CLEVELAND — You might not be the only one who is feeling a little under the weather these days. Your dog could be, too.
Veterinarians across the United States are keeping a close eye on respiratory illnesses -- including canine influenza.
It is highly contagious and is spread from dog to dog.
Southern states have been hit hard, forcing shelters, boarding facilities and doggy daycares to limit operations or temporarily shut down.
According to the CDC, signs of dog flu include:
- Runny nose
- Lack of appetite
- Eye discharge
- Fatigue, and low energy
"The nasal, the ocular drainage, the cough is one of the biggest things that we see. But it can progress to them really feeling poorly and not doing well, and we always say, if it looks off, get them checked out," said Dr. Jimmy Davis, a Texas veterinarian.
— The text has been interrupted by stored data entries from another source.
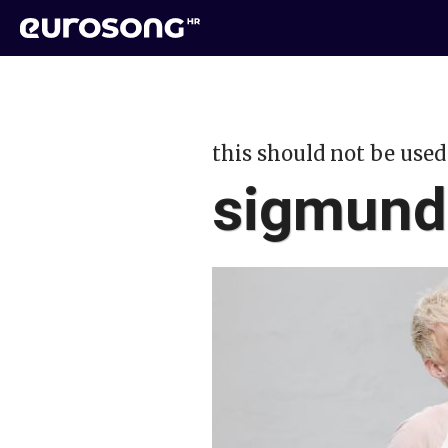
this should not be used
sigmund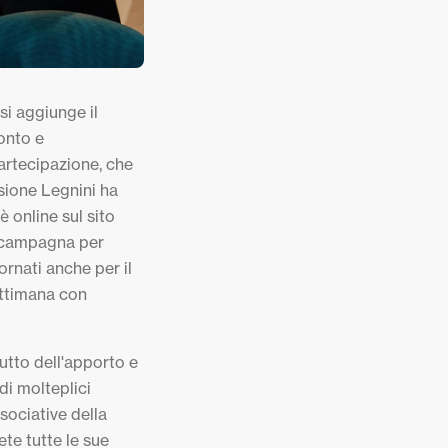
si aggiunge il
onto e
partecipazione, che
sione Legnini ha
 online sul sito
la campagna per
ornati anche per il
settimana con
rutto dell'apporto e
di molteplici
ssociative della
ete tutte le sue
If you notice changes in the color of your dog's gums, if they have labored breathing and can't seem to catch their breath, you should call your vet right away.
Fortunately, most cases are mild and usually subside in about a week or two.
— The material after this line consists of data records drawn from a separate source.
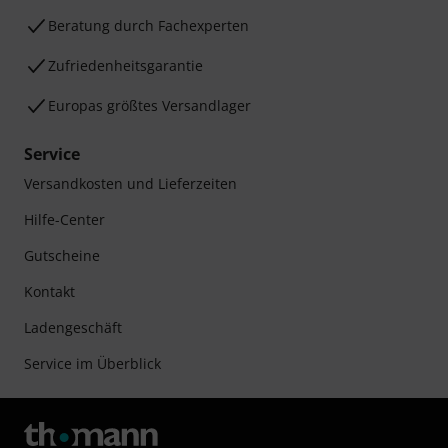
Beratung durch Fachexperten
Zufriedenheitsgarantie
Europas größtes Versandlager
Service
Versandkosten und Lieferzeiten
Hilfe-Center
Gutscheine
Kontakt
Ladengeschäft
Service im Überblick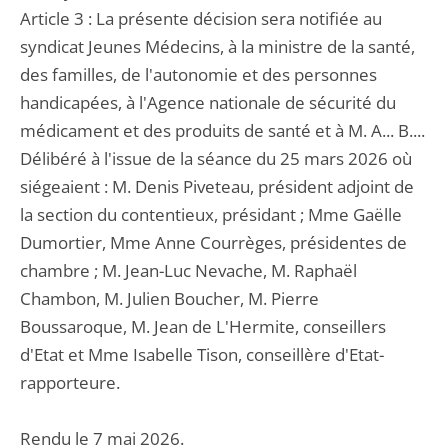
Article 3 : La présente décision sera notifiée au
syndicat Jeunes Médecins, à la ministre de la santé,
des familles, de l'autonomie et des personnes
handicapées, à l'Agence nationale de sécurité du
médicament et des produits de santé et à M. A... B....
Délibéré à l'issue de la séance du 25 mars 2026 où
siégeaient : M. Denis Piveteau, président adjoint de
la section du contentieux, présidant ; Mme Gaëlle
Dumortier, Mme Anne Courrèges, présidentes de
chambre ; M. Jean-Luc Nevache, M. Raphaël
Chambon, M. Julien Boucher, M. Pierre
Boussaroque, M. Jean de L'Hermite, conseillers
d'Etat et Mme Isabelle Tison, conseillère d'Etat-
rapporteure.
Rendu le 7 mai 2026.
What dogs are at greatest risk for canine influenza? Well, if your pup is a social butterfly, that might increase their odds of getting sick. Dog parks, traveling with you out of state and any place they might come into contact with other dogs outside your home could do it. Just like humans!
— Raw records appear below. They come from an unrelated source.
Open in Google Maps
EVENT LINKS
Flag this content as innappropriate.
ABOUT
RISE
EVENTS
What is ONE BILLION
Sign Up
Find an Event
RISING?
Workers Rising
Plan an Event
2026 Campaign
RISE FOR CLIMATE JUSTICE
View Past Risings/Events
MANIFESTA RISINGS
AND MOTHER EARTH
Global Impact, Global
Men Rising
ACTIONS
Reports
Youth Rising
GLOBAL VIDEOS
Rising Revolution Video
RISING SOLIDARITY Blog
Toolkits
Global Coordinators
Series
And just like humans, there is also a flu shot for dogs. It can help stop the spread -- or at the very least, lessen the severity of symptoms. Worth talking to your vet if you are concerned.
If you are worried about catching the flu from your dog -- don't be. According to the CDC, there has not been a single reported case of human infection with a canine influenza virus in the U.S. or worldwide.